# AVRR crummie #249 revisited



## Mik (Jan 2, 2008)

I wasn't going to bother doing a log on this, but Joe said the forums were too quiet, so here's some 'noise'.....

If you happen to see a freight train on the AV, it usually has #249 tagging along behind. 











I have 4 cabeese, crummies or hacks here, but this one is the one I always grab. Why? Mostly because it's kept in the box with the freight cars and the others aren't....









It started out as your usual run-of-the-mill Lehmann Toytrain caboose









Back in 2007 I made a cardstock interior for it. I was inside, so it was fine. It was missing the smokejack, so I put in an Aristo smoking stove.

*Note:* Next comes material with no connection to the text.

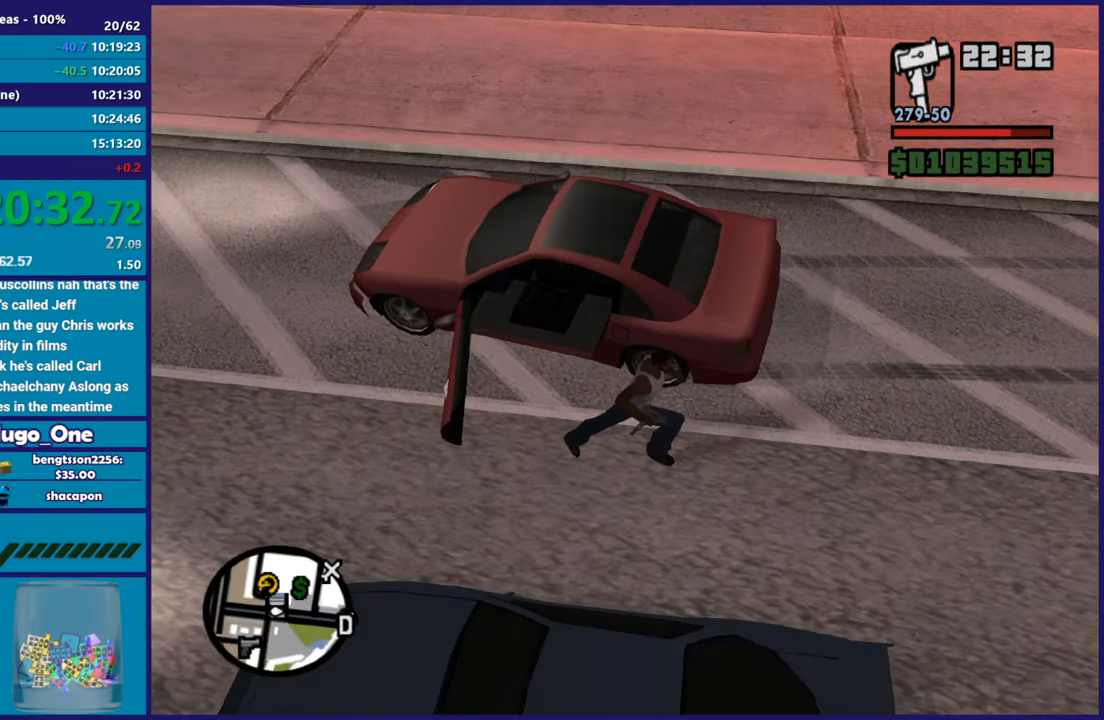
{"buttons": [], "left_stick": "up-left", "right_stick": "center", "button_events": [[16, "A", "down"], [133, "A", "up"], [233, "A", "down"], [300, "A", "up"], [400, "A", "down"], [500, "A", "up"]]}
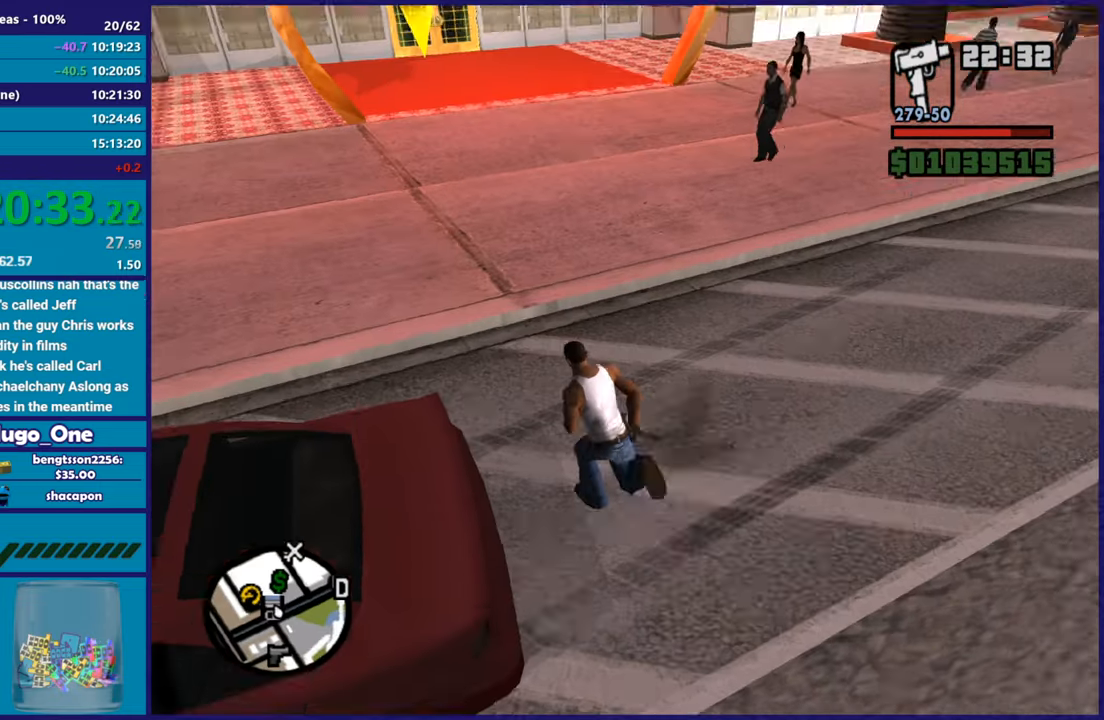
{"buttons": ["A"], "left_stick": "up", "right_stick": "center", "button_events": [[84, "A", "down"], [184, "A", "up"], [267, "A", "down"], [384, "A", "up"], [467, "A", "down"]]}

I also weathered it and added metal wheels










This summer it got left outside on the layout for about 10 days. Turns out the roof leaks, the bottom doesn't. An inch of water isn't very good for cardstock







So I replaced some of it today. I also drilled a couple small holes in the floor and resealed the cupola. It isn't wonderful, but I'll live with it for now.











My main project was switching it over from 4-wheel to 8. I recently got a subframe from one of those really short LGB passenger cars in trade. It was about 1-1/2" too long, but Mr Scrollsaw took care of that. I also shortened the smokejack, and accidentally trashed the smoke unit... oh well.











An hour later it was ready to go back in service. Raw Umber works pretty well for simulating old rust on wheels and trucks.


----------



## Dave Meashey (Jan 2, 2008)

Mik;

I have one of those cabooses. I left the original frame, but did add a set of the Lionel arch bar trucks with metal wheels (Bachmann 21mm). I epoxied basswood beams for the bolsters and cut the cast-on wheel irons from the frame. These little cabs look great with trucks under them.



















I also modified the European style vacuum hoses to resemble our air hoses.

Have fun with your cab,
David Meashey


----------